The euro’s victory party early on during the Asian trading session yesterday proved to be short-lived. After opening up the week strongly at 1.2783 and going to a high of 1.3093, the EURUSD immediately started falling during the European trading session, eventually closing the day – and the weekend gap – at 1.2784.
The news that triggered the wide-reaching case of risk appetite yesterday was the announcement over the weekend that the European Union and the International Monetary Fund have committed a combined rescue package to the tune of one trillion dollars to secure sovereign debt in the euro zone.
However, once the optimistic smoke cleared, the bears came clawing back in the market to completely reverse the rally and take the euro back down below the 1.2800 handle. It seems that the market is telling us that any sort of rally in the euro will remain capped and will only be an opportunity for the bears to sell more expensive levels.

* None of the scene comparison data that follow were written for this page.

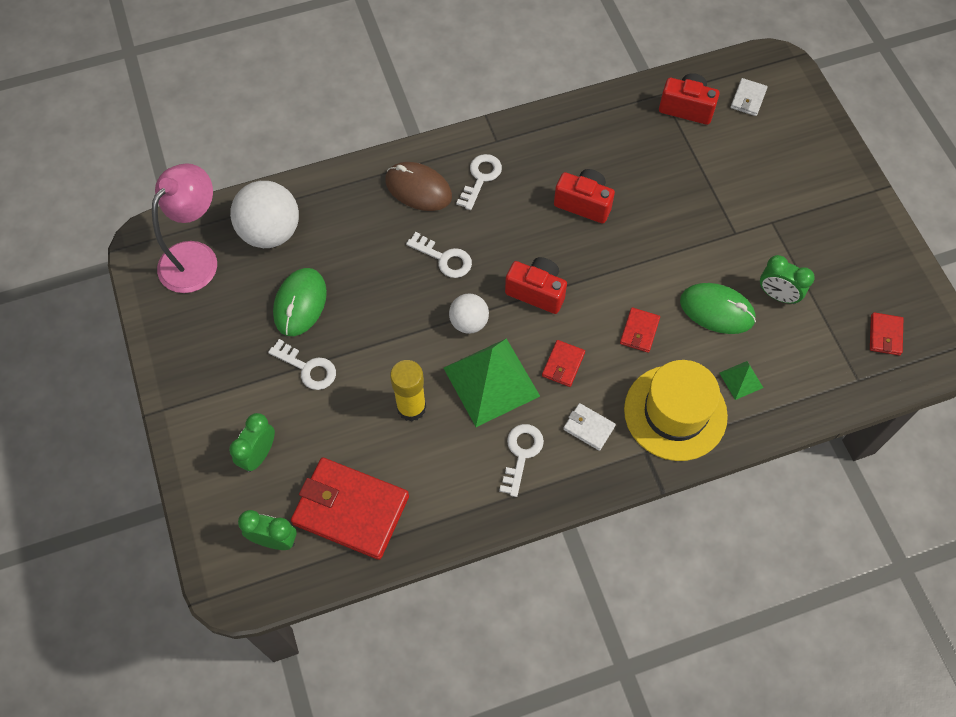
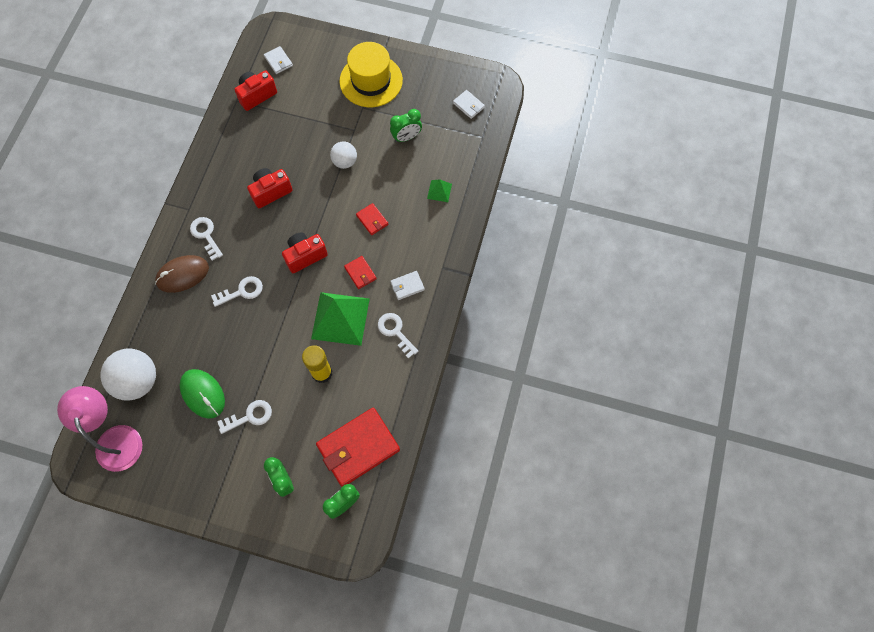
camera: 55 degrees left, 5 degrees up
white ball [449,293,489,334] -> white ball moved to [330,141,357,169]
yellow hat [624,360,728,461] -> yellow hat moved to [340,42,403,107]
green mouse [680,283,756,334] -> none
red wallet [870,312,903,355] -> white wallet [453,90,485,119]

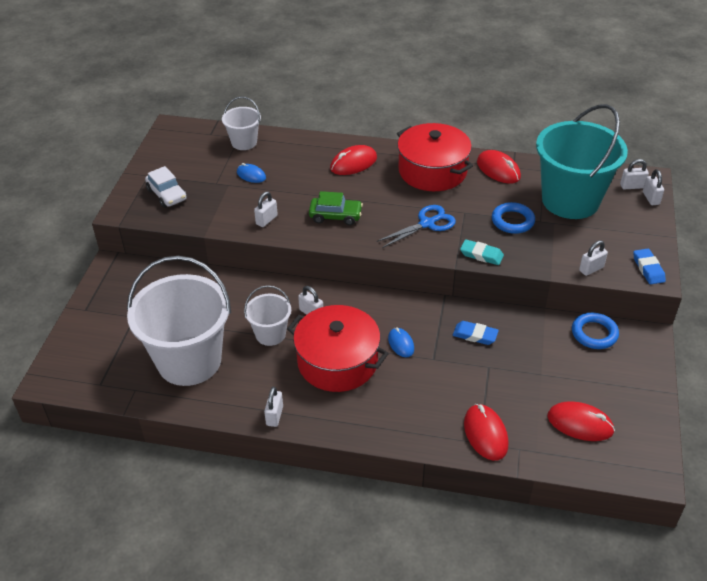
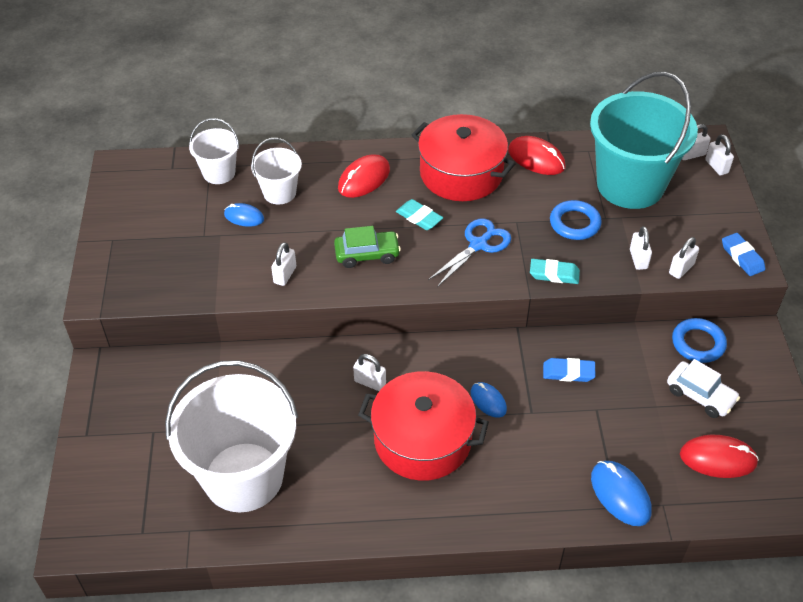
camera: 15 degrees left, 5 degrees up
white car [145,166,187,208] -> white car moved to [667,359,740,418]
white bucket [244,285,291,346] -> white bucket moved to [251,138,302,204]
white padlock [264,387,283,427] -> white padlock moved to [630,226,652,270]
red mouse [464,404,508,461] -> blue mouse [591,461,652,526]
none -> turquoise eraser [396,199,443,230]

With all these new developments, opinions on the long-term direction of the euro is starting to vary, as opposed to the last couple of weeks when majority of traders and analysts were betting on a move down! What’s next for the currency? As always, we’ll just have to wait and see!
No important economic data on euro zone’s economic calendar today, but President Axel Weber of the Deutsche Bundesbank is scheduled to speak in Zurich at 2:15 pm later. As a voting member of the European Central Bank, traders tend to keep an ear out for anything he says, as he could drop hints on the bank’s future monetary policy.